Everything is a negotiation

A business start-up is simply a series of deals with suppliers, employees and partners.If you can't negotiate, you will fail. So you'd better learn fast! Once again, preparation is critical: what do you want? What do they want? And what is the point at which you should walk away? Throw in some tactics and you should come out with what you want.

Getting funding for your business is not just about getting your hands on any cash you can.All businesses need funding to get started, but that doesn't mean you have to take the first offer you get. If you want to get it right first time, try to secure the right level of funding at the best possible price and keep the necessary flexibility a start-up requires.

Cash is king!

It might sound like a cliché, but this must be your mantra if your business is to succeed. It doesn't matter how much profit your accounts say you have made, unless you have cash in the bank, you cannot pay your suppliers and employees. You need to keep looking for ways to preserve the little cash you have to achieve incremental sales, to get paid faster and to be able to pay yourself later.

Don’t waste time trying to build a brand at the beginning.
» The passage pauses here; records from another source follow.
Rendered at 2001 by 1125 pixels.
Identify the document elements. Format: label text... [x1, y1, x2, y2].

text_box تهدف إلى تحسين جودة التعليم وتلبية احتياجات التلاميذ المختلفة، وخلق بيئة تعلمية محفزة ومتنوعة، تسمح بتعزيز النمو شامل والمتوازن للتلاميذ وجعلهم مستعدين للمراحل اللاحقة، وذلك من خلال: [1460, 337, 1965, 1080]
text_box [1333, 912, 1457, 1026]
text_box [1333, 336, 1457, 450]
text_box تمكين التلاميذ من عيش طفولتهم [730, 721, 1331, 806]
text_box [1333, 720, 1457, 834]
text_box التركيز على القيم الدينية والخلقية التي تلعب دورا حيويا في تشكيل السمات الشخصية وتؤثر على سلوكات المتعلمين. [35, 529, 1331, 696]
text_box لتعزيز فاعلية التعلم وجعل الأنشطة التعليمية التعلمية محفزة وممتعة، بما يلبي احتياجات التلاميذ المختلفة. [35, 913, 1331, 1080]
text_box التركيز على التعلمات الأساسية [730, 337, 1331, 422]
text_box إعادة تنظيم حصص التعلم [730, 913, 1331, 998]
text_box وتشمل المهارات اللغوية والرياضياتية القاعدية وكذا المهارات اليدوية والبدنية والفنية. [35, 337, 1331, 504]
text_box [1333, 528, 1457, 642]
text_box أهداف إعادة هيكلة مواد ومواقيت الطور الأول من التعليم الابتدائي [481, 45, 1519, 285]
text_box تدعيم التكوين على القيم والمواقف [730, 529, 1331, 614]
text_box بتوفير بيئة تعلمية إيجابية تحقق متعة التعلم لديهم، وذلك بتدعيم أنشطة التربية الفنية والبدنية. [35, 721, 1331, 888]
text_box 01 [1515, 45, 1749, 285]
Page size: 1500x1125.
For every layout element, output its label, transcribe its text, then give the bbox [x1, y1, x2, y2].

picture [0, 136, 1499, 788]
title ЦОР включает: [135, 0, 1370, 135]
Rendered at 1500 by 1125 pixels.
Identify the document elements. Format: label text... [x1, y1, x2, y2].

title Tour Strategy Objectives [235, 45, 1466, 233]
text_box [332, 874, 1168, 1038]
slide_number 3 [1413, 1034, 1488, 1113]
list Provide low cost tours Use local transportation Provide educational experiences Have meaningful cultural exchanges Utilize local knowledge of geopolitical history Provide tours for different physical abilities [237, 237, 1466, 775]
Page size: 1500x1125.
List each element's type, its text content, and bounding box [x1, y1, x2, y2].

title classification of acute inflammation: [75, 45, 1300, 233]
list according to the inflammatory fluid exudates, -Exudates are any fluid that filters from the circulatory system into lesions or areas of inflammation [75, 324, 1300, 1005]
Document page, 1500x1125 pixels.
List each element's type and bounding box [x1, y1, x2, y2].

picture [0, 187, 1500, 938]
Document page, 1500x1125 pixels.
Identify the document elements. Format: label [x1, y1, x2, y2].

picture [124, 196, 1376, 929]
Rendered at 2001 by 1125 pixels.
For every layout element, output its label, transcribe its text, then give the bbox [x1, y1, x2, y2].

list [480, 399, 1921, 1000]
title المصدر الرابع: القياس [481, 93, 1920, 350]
Don't waste cash attempting to build a brand from day one. Instead, you must focus on driving sales and meeting customers' expectations. If your start-up delivers on its promise in the early years, the brand will take care of itself. I always develop a brand on a shoestring - business name, website, PowerPoint presentation and some business cards. These things will enable you to hoover up the goodwill you create and ultimately develop a valuable brand that costs you almost nothing in the early days.

Recognise when it’s time to shoot the entrepreneur

There comes a time when you are no longer needed - you have to walk away. The good news is that you'll be able to cash in. The trick is to be able to tell when the time is right, remove your self elegantly and sell the business.